Я поёрзал ещё, прислушиваясь, как, подлизываясь к Баху и меняя тональность, шумит вода, смотрел на крыши домов. На них, продолжая идею органа, торчали многочисленные трубы разного калибра, кое-где крыши были залатаны новым блестящим цинком. Антенны. Провода. Мансардные окна.
Я вслух вспомнил, как однажды зимой, в закусочной, она дымилась у Трубной площади, я купил чебуреков. Это такие здоровенные жаренные равиоли (синхронно поясняю Эльзе), ou plutôt des friands à la viande en forme de ravioli [15], наполненные пряной бараниной и соком (блюдо крымских татар). Там ещё, в том месте, где торчал ларёк, точнее закусочная, потому что внутри мешали круглые высокие столы (стоячка, короче), были мастерские архитектурного института. Лезли туда по лестнице из железа. А внизу, в подвале был тир института иностранных языков.
Жир с чебуреков (помню) капал мне на ботинки и замерзал на них белыми пятнами, как голубиный помёт. Я вошёл во двор Сандунов (есть такие, говорю, бани огромные, многоэтажное здание, как всё равно министерство), и по настенной лестнице забрался на крышу. Было облачно, с крыши я мог дотянуться до неба. Железо было выкрашено зелёной краской, и вдоль рёбер на нём худели полоски серого снега (к февралю он черствеет, как хлеб).
– Тир (переспросила Эльза из ванной)?
Ни хера не врубается немчура с первого раза, рассказывать нужно, как диктант диктовать, по складам. Я повёл ухом, слышу, как она поплескалась в воде. Тир (говорю), настоящее стрельбище. Сторожем служил однокашник, так что мы по ночам развлеклись.
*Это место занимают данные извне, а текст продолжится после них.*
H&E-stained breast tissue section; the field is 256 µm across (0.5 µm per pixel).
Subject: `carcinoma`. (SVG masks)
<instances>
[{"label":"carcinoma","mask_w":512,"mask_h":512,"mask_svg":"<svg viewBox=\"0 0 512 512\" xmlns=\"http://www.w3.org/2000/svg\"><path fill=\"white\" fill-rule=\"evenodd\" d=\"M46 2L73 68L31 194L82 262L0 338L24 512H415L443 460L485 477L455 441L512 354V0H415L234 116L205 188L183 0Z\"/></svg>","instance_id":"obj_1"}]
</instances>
– Патронов заебись – никто не считал!
– Стрелять в иностранцев?
– Вот именно. Так языки изучали. Берёшь языка, целились. Yes!
– Le baptême de feu quoi! [16]
Один раз секундантом был на дуэли. Два баклана стрелялись (я не шучу!). Оба промазали, но было от чего наполнить штаны и помещение газом, честное слово.
– Вы – дикие люди (сказала Эльза с удовольствием)!
– Да (говорю), мы – дикари!
Вскочив, в сопровождении собственных амбушюрных с анальными инструментов я исполнил песни и пляски диких людей. Закончив танец, я вновь сел за стол и, продолжая говорить с Эльзой, глянул в окно. Я смотрел в окно, но увидел другой город, зиму и серые перья облаков, которые, проползая над Москвой, щекотали мне лицо. Такой флашбэк нельзя было назвать приступом ностальгии (ностальгия может быть только по времени, а ни детства, ни отрочества уже не вернуть). Ретроспективные кусочки, конечно, иной раз выскакивали перед глазами, как призраки, а потом исчезали, как миражи. Сожаления не было, но щемящее чувство всё равно возникало.
В середине приятной картинки, которая рисовалась в воображении в виде первых опытов цветной полиграфии, я вдруг почувствовал болезненное напряжение мочевого пузыря. Я заткнулся. Чай – мочегонное средство, это известно. Пойти помочиться в банку с гондонами или в горшок с анашой не представлялось возможным. Раковина на кухне топорщилась от посуды. Идти в ванную комнату, в ванне лежала Эльза (хотел бы я в эту минуту быть на её месте!).
Я никогда не мог оправляться в присутствии кого бы то ни было. В армии это было трагедией. В общественных уборных я не пользовался писсуаром. Во Франции меня поразило поведение мужчин. Остановив машину и повернувшись спиной к дороге, они отливали в любом месте. Кто-то мочились на стенку дома (ими могли быть приличные пожилые господа). В метрополитене вообще всё было на хер обоссано.
В Париже до сих пор встречались уличные уринуары, в которых человек виден сверху до пояса. Кроме Монмартра такие улитки осталось в трёх шагах от площади Инвалидов. В уборных кофеен писсуары часто прикреплены в углу подвального помещения так, что женщина, направляясь в дамскую кабинку, проходит за спиной оправляющегося мужчины, а тот, бывает, обернётся ей вслед, а после ловит звуки, льющиеся из-под двери. Раз я попал на одного, он вообще стоял, спустив штаны до колен. Но его, кажется, не интересовали женщины. Пока я звонил из автомата, он всё торговал голым задом и, повернувшись ко мне профилем, смолил вонючую сигариллу. Жопа его, впрочем, настолько поросла волосом, что чувак был всё равно, что в шерстяных трусах, или окутан, как Иоанн Креститель, власяницей.